I'm going to guess you wanted multiple operating systems.
If you had intended to partition your disk and to use various file systems within the partitioning, then the command(s) that were used to partition or repartition your disk were not what was probably intended. (And this presumes that the two systems share compatible boot paths; that's possible with a system that can coexist within Apple's Boot Camp or Ubuntu or another operating system booted as a guest within one of the add-on OS X virtual machine products. I don't know for certain that Ubuntu can coexist.)
To get OS X back onto this same volume, you'll need to figure out if you have a GPT and then what's in your GPT, and whether there's a partition large enough for OS X to exist, or whether you can repartition your GPT disk to allow OS X to be reinstalled or reloaded into the partition. Or you'll need to wipe the whole disk, and replace its contents with a freshly-partitioned disk, and then load a copy of OS X that's been recovered from backup or freshly installed from distribution. Or you'll need to provide another disk, and then partition and load an operating system (either Ubuntu or OS X) onto that as appropriate.

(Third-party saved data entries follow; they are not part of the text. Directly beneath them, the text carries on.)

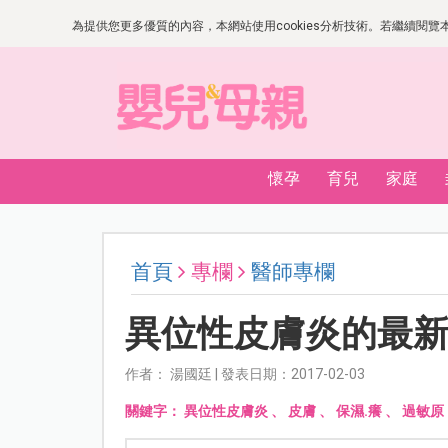
為提供您更多優質的內容，本網站使用cookies分析技術。若繼續閱覽本網
懷孕
育兒
家庭
首頁
專欄
醫師專欄
異位性皮膚炎的最
作者： 湯國廷 | 發表日期：2017-02-03
關鍵字：
異位性皮膚炎
、
皮膚
、
保濕.癢
、
過敏原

The tools for doing the repartitioning within Ubuntu are best discussed with folks more familiar with that operating system; I'm not sufficiently conversant to suggest tools for that. I'd suggest a forum specific to Ubuntu for that. The tools used to repartition the disks on OS X generally involve the Disk Utility tool, whether booted from DVD (Snow Leopard), from the USB key disk (Lion), from an external OS X disk, or potentially using Target Disk Mode from another OS X system. And the OS X tools for repartitioning are destructive; they generally don't save what's in the existing partitions, if you need to make an existing partition smaller.
The usual sequence (and the one that's easiest to describe) to establish the environment starts by wiping the whole disk, and establishing GPT partitions of the appropirate sizes using Disk Utility or its Ubuntu GPT-aware analog, and then loading the target operating systems into each. Alternatively, you can read the Boot Campe documentation, or review the documentation with the particular virtual machine product that you're going to choose and use on OS X for details of how to manage its guest operating systems.
Without some idea of your end-goal here (and where you're stuck in the current environment), it's hard to provide more specific suggestions.